Afind in Utah's Cedar Mountain Formation (2008) produced partial remains of Siats meekerorum some 10 million years later than it's chunkier cousin Acrocanthosaurus.
Siats is from another sub group of carcharodontosaurs to Acrocanthosaurus called Neovenatorids, this is the first find in North America for the ferocious dinosaur and it was thought to be only a juvenile member of the family weighing in at 4 tons and over 30 feet long!

Ahuge advance for palaeontology research is the recent experiments with high resolution CT scanners and synchrotrons producing enough accurate data to create a 3d model of sections or whole fossils without having to go through the painstaking, time consuming and often damaging process of trying to extricate a fossil from its bedrock. A cautionary note though is a visible examination must be undertaken to ensure, mineral replacement and missing bone parts are taken into account prior to recreating the fossil to ensure an accurate copy can be made.
Researchers are working towards the creation of portable scanners which can be used out in the field to provide valuable information on fossils in situ prior to extraction. This technique was recently used by the Natural History Museum in Berlin who still have some 'mixed up' and damaged fossils from bombing during WWII. Also lined up for the scanner is the nose from an Apatosaurus ajax the first ever found, discovered in 2003 by Morrison, Colorado Museum director, encased in a large rock it had taken a couple of years to relocate and wait for the museum to be able to purchase the correct equipment in order to uncover. Now known as 'Kevin' the large dinasaur had a long flexible neck which has been poorly portrayed by media & TV.

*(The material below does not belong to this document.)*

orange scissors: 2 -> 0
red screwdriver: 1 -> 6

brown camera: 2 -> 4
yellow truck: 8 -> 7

An excavation in a South African cave called the Rising Star cave located within a World Heritage Site labelled 'the cradle of humankind' is searching for hominid fossils and the whole project with be televised on the National Geographic Channel.

The Royal Society in London was the venue for the unveiling of a more complete genome sequence for Neanderthals and denisovans, the research by geneticists David Reich & Svante Paabo also concludes that there appeared to be several hominoid populations which regularly mingled across Europe and Asia, evidence was also found of Denisovans breeding with another extinct population over 30,000 years ago.

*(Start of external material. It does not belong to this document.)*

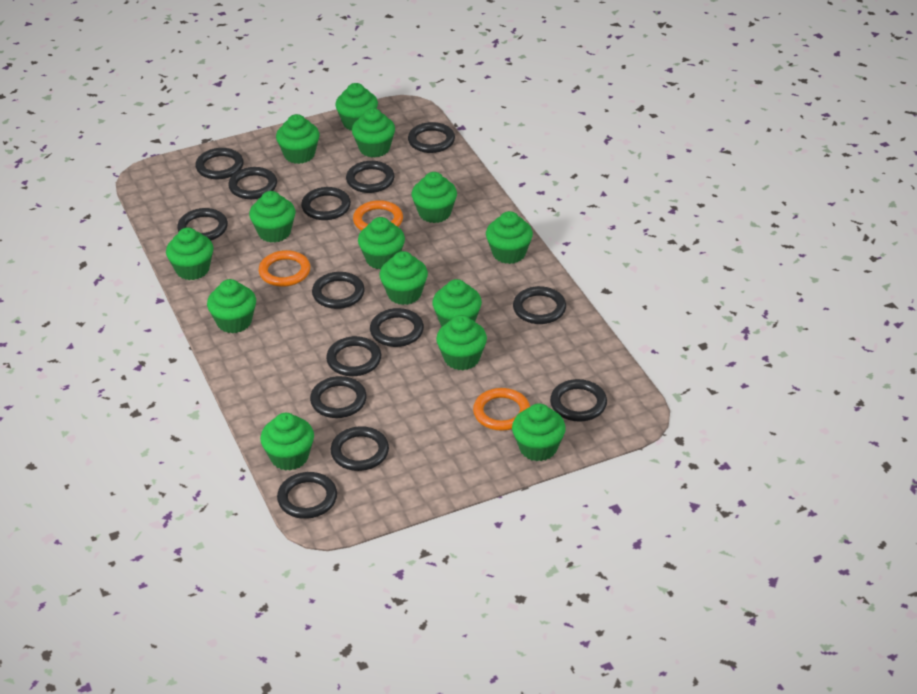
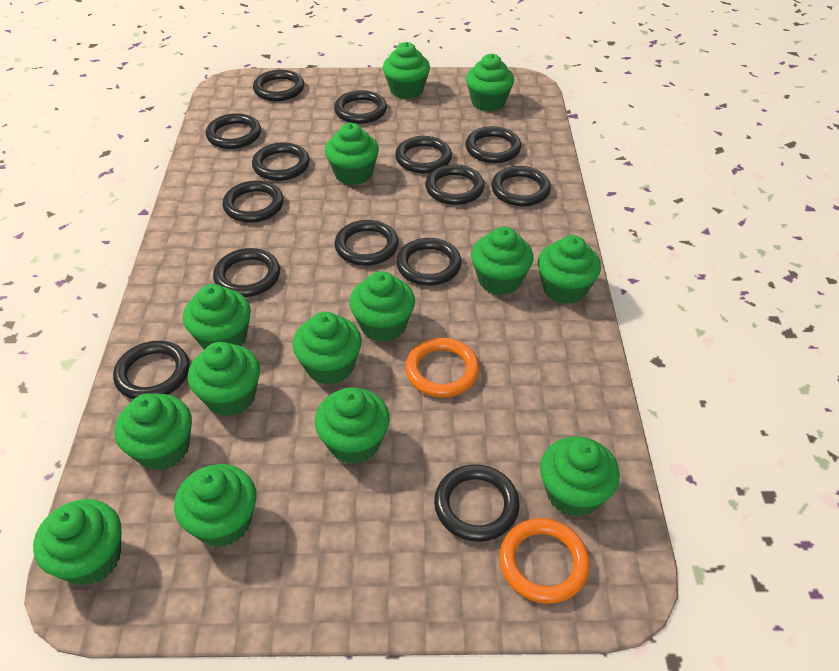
orange ring: 3 -> 2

An area within the Alsace region of France has been inhabited for over 4,000 years was explored by archaeologist Philippe Lefranc who discovered a necropolis with 38 tombs one including a young woman thought to be of particular importance due to her misshapen skull that had been banded purposely to form a pointy head! The practice of mis-shaping heads was a practice followed by early Germans probably adopted from the Asian continent.
Most probably from a wealthy background the woman also had various jewels and trinkets buried with her.

A young Chasmosaurus belli possibly 3 years old, a member of the ceratopsids has been found in Canada in an almost complete state of preservation with even the skin pattern imprints on the adjacent rock, researchers are hoping that it will provide a greater insight into how the juvenile of the species developed.

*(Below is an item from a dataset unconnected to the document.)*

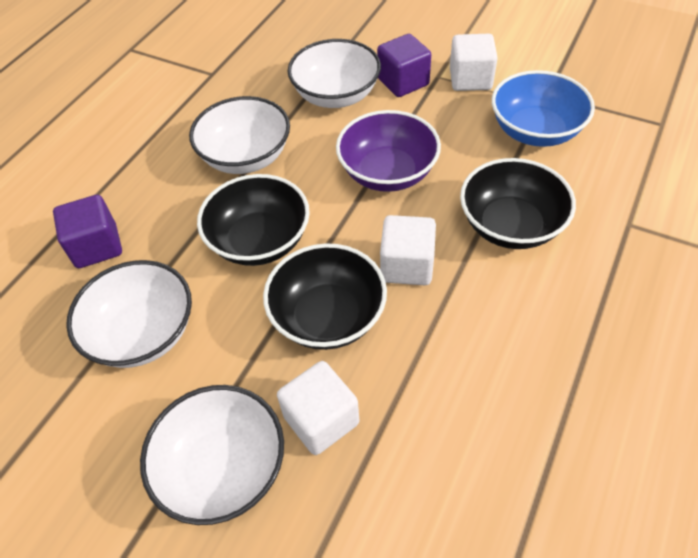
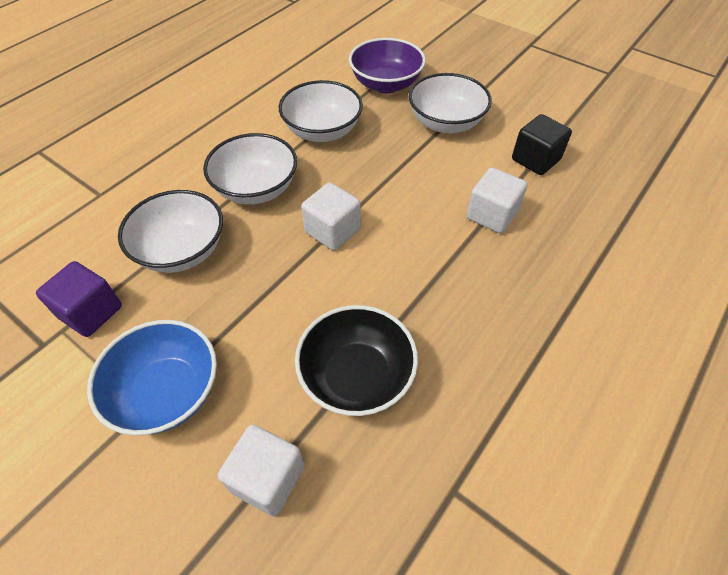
black bowl: 3 -> 1
black cube: 0 -> 1
purple cube: 2 -> 1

Michael Donovan from Pennsylvania State University studied over 3,000 fossil leaves to ascertain that South American insects suffered less during the mass extinction events than their fellow insects in North America, possibly Patagonia the area studied in particular either wasn't so severely affected or managed to recover quicker than area further north. The former area seeing a decrease of approximately 20-35% whilst the latter 55-75%.

98 million years ago mosasaurs ruled the oceans but weren't particularly choosy with their diet, an Angolan fossil in particular had evidence of three other species of mosasaurs within its stomach details of the find were presented at the annual meeting of the Geological Society.

New record holders for the earliest insect sex fossil are a pair of frog hoppers, some 165 million years ago they were interrupted by a volcanic eruption of poisonous gas!